Do not discount how the increasing intimacy between our thoughts has impacted culture and our brains. Dr. Barret demonstrates how social reality literally forms our brains. Scholars have even traced how the Jewish-Christian perception of God has changed from ‘around us’ when Genesis was written, to ‘up there’ later in the Biblical period, to now increasingly ‘everywhere.’ Our culture and society are defined by the intimacy between our minds.

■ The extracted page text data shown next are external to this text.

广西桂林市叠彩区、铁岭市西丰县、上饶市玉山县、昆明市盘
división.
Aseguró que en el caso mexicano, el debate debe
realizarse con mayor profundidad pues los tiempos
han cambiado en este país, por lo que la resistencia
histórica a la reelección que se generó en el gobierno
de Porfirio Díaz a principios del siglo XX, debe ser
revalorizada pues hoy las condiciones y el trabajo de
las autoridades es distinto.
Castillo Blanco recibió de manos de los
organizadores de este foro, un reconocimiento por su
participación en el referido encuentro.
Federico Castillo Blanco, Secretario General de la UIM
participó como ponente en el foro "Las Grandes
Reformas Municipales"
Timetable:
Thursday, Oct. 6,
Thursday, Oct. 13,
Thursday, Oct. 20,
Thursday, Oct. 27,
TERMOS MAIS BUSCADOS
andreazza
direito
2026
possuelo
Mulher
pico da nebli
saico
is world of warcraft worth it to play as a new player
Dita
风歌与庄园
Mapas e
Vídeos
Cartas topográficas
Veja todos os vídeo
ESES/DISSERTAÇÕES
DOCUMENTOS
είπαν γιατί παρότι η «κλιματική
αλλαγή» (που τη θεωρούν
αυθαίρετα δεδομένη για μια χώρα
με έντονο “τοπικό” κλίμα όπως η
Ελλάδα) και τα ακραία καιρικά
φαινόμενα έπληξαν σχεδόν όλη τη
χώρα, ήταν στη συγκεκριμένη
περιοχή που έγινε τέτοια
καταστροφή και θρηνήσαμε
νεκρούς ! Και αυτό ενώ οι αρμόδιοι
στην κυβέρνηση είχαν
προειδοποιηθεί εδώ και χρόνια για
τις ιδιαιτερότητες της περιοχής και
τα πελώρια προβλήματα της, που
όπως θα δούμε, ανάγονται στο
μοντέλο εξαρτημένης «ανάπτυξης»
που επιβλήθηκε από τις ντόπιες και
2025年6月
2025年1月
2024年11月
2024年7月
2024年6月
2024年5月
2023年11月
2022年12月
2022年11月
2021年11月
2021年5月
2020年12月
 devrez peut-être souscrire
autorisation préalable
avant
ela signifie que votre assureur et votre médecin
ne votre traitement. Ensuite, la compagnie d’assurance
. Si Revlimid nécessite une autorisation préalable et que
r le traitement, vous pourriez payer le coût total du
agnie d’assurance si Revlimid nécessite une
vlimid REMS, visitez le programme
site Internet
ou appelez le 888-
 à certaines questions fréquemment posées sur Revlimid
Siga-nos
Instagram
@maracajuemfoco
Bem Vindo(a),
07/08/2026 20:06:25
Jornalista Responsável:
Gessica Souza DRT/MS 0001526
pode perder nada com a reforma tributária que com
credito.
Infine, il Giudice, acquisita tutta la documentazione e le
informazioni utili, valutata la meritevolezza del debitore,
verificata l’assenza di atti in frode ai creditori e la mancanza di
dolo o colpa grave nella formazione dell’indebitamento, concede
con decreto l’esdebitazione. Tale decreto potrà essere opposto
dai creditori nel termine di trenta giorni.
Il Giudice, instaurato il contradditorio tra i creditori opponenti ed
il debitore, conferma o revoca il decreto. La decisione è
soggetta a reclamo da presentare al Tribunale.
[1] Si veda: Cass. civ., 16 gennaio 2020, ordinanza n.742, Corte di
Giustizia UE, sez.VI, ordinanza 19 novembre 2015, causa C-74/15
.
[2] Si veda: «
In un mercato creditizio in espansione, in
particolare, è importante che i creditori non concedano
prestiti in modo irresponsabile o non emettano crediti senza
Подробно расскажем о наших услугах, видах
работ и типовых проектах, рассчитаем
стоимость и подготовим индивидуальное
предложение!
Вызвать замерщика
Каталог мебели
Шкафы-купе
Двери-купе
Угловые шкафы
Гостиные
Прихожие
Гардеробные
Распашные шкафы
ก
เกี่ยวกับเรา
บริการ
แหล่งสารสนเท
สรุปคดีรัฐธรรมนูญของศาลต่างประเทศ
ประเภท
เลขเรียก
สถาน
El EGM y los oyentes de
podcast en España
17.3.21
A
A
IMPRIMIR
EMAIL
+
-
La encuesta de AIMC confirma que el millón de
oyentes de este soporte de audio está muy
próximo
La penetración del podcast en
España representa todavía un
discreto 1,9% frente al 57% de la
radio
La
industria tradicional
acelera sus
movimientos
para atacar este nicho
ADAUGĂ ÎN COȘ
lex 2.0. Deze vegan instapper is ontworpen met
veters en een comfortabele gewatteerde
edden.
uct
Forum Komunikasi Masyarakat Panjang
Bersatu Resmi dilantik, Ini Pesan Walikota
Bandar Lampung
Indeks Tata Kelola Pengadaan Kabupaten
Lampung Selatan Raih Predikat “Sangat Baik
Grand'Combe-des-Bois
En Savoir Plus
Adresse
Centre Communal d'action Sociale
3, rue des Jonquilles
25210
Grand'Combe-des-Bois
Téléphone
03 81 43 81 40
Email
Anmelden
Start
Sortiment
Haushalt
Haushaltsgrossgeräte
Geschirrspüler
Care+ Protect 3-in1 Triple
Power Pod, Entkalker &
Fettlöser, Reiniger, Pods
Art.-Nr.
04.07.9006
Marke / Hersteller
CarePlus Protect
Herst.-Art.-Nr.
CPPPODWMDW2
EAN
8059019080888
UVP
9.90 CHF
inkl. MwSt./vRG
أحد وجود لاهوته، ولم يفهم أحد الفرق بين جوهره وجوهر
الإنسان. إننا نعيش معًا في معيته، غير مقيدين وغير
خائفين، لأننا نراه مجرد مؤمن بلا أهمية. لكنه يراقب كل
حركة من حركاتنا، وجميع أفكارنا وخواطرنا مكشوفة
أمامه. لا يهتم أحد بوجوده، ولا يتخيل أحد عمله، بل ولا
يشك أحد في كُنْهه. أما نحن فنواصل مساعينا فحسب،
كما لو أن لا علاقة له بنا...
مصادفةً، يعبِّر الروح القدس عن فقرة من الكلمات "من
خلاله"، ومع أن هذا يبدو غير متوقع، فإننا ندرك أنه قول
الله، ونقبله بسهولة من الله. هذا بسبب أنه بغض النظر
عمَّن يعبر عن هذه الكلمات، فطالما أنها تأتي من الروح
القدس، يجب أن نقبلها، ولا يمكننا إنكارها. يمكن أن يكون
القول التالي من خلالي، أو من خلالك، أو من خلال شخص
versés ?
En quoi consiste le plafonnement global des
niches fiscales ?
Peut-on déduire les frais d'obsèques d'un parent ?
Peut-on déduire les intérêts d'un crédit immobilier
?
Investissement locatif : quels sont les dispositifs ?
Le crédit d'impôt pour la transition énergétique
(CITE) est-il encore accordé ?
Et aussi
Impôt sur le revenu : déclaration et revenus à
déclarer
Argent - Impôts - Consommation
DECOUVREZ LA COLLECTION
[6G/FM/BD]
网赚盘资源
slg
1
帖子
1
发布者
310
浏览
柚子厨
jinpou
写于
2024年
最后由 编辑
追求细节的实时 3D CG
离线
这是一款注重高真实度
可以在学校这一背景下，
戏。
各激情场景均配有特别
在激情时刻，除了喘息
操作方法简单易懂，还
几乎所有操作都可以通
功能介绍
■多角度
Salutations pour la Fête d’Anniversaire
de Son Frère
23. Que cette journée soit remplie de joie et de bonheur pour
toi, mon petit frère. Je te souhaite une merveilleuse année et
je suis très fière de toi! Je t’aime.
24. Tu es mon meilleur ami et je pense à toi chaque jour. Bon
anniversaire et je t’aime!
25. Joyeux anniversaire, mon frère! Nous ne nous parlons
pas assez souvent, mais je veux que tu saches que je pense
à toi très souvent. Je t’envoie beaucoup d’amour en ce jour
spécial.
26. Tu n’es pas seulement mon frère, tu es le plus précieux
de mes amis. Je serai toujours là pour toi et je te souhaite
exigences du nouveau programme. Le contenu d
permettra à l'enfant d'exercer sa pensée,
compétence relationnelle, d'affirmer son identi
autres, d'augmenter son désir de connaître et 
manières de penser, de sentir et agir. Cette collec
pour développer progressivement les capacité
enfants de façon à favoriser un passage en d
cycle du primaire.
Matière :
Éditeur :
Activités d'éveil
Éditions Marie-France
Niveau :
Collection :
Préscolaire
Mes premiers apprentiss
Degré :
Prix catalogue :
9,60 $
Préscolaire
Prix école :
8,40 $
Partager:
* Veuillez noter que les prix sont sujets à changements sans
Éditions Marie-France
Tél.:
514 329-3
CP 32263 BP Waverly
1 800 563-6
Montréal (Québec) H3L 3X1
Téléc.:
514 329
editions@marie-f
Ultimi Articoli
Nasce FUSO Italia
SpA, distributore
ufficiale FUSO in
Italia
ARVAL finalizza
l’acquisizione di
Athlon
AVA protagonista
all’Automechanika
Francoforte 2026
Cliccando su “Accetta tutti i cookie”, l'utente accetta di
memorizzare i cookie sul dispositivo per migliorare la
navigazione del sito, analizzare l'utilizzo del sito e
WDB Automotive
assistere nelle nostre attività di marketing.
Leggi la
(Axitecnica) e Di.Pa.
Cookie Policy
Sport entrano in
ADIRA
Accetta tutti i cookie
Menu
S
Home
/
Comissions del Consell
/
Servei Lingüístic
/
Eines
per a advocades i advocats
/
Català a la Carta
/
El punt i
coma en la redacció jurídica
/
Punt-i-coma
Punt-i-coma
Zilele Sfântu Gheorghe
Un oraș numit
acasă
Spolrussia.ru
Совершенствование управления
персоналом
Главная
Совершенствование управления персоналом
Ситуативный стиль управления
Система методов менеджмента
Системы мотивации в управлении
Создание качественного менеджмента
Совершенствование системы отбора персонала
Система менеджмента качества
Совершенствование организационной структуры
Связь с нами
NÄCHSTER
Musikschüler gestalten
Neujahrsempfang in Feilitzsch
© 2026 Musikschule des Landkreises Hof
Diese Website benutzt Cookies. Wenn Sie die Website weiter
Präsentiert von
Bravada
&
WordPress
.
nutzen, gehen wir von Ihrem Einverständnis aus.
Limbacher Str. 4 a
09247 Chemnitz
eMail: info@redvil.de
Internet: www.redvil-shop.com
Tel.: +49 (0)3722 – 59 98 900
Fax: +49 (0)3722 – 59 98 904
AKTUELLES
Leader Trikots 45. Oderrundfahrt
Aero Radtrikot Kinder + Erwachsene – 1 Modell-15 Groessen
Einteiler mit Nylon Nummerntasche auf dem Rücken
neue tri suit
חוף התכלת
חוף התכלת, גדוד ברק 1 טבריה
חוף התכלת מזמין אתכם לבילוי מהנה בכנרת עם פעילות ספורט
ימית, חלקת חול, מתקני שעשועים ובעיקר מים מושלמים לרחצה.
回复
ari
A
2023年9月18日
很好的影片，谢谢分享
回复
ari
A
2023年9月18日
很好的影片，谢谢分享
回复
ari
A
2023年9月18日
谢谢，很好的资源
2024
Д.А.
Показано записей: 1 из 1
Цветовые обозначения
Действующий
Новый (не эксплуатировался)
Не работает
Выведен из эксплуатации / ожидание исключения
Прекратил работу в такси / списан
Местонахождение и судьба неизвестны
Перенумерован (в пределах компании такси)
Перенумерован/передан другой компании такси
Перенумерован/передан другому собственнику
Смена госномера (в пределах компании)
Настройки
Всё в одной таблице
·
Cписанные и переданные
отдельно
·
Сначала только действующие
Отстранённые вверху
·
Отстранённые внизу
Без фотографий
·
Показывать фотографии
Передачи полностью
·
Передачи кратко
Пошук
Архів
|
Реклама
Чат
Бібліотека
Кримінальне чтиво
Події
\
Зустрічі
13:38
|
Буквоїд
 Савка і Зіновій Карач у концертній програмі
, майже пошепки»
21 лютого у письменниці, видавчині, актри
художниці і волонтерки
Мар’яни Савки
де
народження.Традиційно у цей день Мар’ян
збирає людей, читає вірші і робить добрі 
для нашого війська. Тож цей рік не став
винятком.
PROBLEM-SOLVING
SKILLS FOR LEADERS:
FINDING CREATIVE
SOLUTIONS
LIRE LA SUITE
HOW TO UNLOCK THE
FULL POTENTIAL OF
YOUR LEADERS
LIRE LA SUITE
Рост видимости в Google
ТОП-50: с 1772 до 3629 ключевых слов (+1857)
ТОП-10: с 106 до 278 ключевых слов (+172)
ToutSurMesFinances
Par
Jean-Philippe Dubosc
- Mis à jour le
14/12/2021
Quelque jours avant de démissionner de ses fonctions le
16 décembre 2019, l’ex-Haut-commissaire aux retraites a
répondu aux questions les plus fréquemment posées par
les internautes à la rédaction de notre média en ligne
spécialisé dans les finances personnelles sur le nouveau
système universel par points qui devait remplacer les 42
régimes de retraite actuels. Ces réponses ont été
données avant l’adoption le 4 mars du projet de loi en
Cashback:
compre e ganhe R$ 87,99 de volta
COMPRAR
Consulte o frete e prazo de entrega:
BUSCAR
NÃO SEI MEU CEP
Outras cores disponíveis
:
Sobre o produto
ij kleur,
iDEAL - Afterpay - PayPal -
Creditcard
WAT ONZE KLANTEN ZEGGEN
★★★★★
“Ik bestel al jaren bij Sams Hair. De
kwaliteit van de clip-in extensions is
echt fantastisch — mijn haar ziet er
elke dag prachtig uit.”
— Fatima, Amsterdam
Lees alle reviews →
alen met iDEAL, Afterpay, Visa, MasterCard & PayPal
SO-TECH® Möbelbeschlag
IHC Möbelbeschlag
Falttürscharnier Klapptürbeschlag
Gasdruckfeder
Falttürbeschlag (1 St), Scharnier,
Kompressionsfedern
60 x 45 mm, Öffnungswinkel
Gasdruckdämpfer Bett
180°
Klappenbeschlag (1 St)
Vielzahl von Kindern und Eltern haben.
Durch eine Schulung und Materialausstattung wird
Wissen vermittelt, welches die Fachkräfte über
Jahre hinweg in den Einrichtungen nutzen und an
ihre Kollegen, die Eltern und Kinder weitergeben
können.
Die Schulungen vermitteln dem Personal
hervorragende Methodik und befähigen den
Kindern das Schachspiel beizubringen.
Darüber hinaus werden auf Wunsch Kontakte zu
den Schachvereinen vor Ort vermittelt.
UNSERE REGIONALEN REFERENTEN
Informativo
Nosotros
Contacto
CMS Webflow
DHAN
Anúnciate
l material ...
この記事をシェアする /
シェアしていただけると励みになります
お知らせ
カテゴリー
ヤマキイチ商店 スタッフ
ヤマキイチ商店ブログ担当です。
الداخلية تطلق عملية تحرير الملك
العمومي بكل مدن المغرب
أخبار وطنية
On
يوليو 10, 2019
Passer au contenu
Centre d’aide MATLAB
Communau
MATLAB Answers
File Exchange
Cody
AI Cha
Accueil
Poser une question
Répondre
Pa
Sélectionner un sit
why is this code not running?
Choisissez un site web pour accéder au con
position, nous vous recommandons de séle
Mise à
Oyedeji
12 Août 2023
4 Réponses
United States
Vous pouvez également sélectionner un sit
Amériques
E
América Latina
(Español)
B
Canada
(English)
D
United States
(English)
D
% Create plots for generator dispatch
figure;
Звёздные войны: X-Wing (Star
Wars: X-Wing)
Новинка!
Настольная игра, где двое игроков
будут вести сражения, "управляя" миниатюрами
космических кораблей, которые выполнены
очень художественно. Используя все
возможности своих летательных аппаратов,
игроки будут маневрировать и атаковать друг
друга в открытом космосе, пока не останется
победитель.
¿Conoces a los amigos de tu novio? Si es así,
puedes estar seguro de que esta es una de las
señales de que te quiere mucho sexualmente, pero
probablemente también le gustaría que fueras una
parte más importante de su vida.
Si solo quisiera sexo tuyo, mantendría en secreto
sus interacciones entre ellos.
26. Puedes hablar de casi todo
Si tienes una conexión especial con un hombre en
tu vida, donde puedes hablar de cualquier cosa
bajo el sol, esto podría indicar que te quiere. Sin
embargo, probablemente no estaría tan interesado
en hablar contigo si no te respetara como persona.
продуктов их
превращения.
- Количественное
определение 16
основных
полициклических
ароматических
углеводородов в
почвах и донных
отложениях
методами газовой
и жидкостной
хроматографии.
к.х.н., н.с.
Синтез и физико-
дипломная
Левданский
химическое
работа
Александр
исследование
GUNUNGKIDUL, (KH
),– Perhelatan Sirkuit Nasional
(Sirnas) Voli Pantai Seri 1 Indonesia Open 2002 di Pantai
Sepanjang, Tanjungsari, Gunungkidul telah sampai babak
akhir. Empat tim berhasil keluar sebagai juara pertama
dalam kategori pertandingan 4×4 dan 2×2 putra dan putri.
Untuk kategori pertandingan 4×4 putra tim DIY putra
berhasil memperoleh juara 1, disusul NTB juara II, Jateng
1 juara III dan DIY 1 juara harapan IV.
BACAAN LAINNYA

So, assuming technology continues to advance and we can increasingly share our thoughts and emotions directly with one another, what does this change? Well, almost everything, I imagine. For example, integrating our brain functions across a network, a Superconscious, would force us to re-evaluate:

  • Neurology: Does AI become another layer on top of our brains to make predictions for multi-brain networks?
  • Government: Are governments defined by the culture they create, instead of geographies?
  • Justice: Are we punishing ourselves when we punish a person intimately connected to a collective mind?
  • Economic Systems: Does monetary currency, a social reality we create, even exist?
  • Religious Systems: How do religions re-define the concept of the soul and even God?
  • Definition of Self: Where do YOU end in a environment of shared mental concepts?
  • Reality Itself: Does our brain, with increased access to data about its environment, create new realities for us?

These are some of the questions raised as I wrote about the Superconscious, and how to create the world in Evolved around it. These questions will become more and more imperative for us to answer. I expect humanity, including society, culture and even our physical brains, to enter a period of radical reformation. The future both excites me and scares me out of my mind!